Note the 52-year-old mother, demonstrating judo to her daughter by flipping her husband. Torn left knee.
Other cases: The 25-year-old man demonstrating to children how to climb on monkey bars when his shoulder “snapped.” Or the 16-year-old demonstrating a softball technique who stepped on a rake that smacked her in the forehead.
Or the 55-year-old woman showing her grandson how to use a pogo stick – she fell and smacked her head.
And finally, the ER doc’s favorite story:
Peckler at Tampa General marvels at accidents that should have been fatal but weren’t.

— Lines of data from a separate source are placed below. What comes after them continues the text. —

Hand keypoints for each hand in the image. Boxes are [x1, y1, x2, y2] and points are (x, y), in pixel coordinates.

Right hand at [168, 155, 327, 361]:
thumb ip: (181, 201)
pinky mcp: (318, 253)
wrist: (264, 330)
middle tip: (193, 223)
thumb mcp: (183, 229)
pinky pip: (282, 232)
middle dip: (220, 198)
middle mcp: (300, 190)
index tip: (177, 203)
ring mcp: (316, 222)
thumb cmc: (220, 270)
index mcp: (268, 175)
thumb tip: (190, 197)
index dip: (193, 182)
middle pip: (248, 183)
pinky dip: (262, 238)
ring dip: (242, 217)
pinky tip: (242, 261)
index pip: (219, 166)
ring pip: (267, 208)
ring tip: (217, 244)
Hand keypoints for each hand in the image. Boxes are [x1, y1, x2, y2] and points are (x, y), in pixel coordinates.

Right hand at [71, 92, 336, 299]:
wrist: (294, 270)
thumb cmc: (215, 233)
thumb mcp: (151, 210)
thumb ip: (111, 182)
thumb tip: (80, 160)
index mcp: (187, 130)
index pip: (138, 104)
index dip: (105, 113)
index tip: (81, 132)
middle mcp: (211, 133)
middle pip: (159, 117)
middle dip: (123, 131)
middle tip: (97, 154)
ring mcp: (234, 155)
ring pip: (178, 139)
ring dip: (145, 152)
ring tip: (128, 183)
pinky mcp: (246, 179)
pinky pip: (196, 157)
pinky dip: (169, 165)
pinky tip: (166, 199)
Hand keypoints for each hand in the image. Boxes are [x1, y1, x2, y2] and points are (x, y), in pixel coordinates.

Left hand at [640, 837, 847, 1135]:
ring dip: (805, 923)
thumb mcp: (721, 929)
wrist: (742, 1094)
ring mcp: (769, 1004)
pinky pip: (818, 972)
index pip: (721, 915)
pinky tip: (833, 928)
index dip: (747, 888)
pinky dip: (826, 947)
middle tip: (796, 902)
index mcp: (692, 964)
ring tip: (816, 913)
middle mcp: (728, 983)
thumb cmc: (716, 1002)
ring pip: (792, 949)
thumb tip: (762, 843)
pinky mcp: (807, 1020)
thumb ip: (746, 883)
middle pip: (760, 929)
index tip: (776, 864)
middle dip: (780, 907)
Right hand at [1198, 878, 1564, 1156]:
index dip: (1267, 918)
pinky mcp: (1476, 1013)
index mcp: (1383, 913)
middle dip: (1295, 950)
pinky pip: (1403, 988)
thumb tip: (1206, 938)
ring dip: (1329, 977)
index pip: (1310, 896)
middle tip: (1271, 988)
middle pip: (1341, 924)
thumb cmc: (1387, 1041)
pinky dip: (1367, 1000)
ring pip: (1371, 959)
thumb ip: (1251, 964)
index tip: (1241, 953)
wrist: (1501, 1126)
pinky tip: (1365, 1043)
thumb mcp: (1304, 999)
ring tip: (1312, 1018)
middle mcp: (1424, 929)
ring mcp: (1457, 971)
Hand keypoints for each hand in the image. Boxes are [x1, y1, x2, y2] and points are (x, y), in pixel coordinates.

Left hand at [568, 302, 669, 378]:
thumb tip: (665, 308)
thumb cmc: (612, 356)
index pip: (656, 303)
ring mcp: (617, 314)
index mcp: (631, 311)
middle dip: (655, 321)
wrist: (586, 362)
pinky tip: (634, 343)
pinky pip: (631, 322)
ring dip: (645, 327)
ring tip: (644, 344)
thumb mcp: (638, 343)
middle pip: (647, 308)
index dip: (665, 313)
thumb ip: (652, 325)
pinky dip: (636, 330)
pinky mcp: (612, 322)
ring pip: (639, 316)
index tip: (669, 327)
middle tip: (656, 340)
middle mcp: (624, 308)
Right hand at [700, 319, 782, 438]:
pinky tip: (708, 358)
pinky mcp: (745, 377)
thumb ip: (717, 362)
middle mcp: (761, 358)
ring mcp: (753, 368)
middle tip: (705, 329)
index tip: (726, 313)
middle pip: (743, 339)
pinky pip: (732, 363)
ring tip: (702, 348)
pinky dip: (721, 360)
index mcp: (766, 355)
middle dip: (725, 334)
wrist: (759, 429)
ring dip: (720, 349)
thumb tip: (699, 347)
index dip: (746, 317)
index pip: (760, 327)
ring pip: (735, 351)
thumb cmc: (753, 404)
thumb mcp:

His favorite case: the man who was supposed to be watching his 3-year-old, but decided to change his car’s oil in the driveway. Seeking a safe holding area, Dad put the child in the car and crawled underneath to drain the oil.
The child knocked the gear shift from park to neutral, and the car’s tire rolled over the man’s chest.
He suffered no major injuries, Peckler said. But how could anyone survive?
Peckler shrugged and said, “God’s strong love for fools.”
Indeed. Just be careful next time you hear someone say, “Watch this.” Maybe you should get the phone ready to dial 9-1-1. Then again, after reading how inclined some folks are to hurt themselves while using the phone, perhaps a better response to “Watch this.” would be “No thanks.”